Patient Harm: Extended anesthesia resulting from these delays is clinically linked to a worsened prognosis in 14% of affected patients. Overall, every additional 30 minutes of surgery increases the risk of complications by 14%.
Litigation Risk: RSIs carry immense financial risk. They are associated with average malpractice compensation of approximately $650,000, with severe cases resulting in payouts up to $2.2 million per incident. The overall financial burden of surgical never events runs into billions of dollars annually.
Traditional safeguards, including manual counts (which have a sensitivity of only 77% in detecting discrepancies) and X-rays (which miss up to 25% of retained items), are insufficient to manage this persistent problem.
TrackiMed: Real-Time Digital Oversight for Safety
TrackiMed is engineered to eliminate the high-stakes risks associated with manual tracking through continuous digital oversight. By transforming tracking from a human task into an automated function, the platform enhances safety, efficiency, and hospital credibility.
The solution harnesses advanced AI and computer vision:
Real-Time, Continuous Counting: The ORKing platform (Phase I) uses high-resolution ceiling cameras and proprietary AI models to accurately recognize, count, and track every surgical instrument, needle, and sponge in real time.

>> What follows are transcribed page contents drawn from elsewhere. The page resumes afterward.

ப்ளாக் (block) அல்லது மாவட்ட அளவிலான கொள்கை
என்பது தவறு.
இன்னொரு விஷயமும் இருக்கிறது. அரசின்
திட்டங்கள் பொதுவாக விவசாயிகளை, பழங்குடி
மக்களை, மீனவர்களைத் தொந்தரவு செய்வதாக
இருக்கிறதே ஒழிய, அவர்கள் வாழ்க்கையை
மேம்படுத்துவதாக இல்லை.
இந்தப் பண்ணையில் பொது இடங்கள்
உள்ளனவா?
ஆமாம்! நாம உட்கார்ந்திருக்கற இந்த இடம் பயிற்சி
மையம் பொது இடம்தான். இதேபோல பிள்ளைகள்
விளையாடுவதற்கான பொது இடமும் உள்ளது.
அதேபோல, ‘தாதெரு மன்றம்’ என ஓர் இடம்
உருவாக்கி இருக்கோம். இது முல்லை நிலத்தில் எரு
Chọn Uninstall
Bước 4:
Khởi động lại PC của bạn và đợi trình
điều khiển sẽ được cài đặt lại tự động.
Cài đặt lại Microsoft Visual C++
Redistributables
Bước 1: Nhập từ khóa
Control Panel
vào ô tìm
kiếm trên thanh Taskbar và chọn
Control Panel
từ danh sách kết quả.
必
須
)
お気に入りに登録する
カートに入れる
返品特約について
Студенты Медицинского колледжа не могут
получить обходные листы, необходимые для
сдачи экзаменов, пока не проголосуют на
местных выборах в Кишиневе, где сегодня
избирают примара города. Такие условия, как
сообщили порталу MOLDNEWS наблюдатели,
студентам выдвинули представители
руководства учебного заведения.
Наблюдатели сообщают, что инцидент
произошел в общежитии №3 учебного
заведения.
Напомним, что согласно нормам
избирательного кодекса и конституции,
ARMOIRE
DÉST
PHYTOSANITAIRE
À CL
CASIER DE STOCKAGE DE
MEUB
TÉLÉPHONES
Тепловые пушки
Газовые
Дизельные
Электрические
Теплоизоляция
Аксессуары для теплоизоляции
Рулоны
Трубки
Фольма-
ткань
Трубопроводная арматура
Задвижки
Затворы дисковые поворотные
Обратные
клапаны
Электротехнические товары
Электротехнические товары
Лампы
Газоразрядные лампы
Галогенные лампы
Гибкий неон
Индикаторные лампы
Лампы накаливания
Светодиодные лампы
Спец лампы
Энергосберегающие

This technology is robust enough to track deformable objects within the complex surgical field.
Error Prevention: This continuous digital reconciliation prevents recounts, X-rays, and the resulting extended anesthesia risk. Circe (Phase III), the fully autonomous platform, is designed to continuously reconcile counts and raise early discrepancy alerts, ensuring that issues are identified and resolved before closure.
Verified Compliance: The voice-driven platform (Tracki, Phase II) ensures that safety checks, such as the surgical time-out, are consistently documented and verified without manual data entry. This approach ensures compliant, accurate records and eliminates the documentation fatigue and inconsistent records that lead to underreporting.
TrackiMed provides surgical teams with unmatched precision and continuous awareness without interruption, establishing a new standard for patient safety.
TrackiMed envisions a future where the operating room becomes a fully autonomous, intelligent environment, leveraging the Circulating AI Nurse Brain to lay the groundwork for a data-driven ecosystem where safety and compliance are proactively managed by design.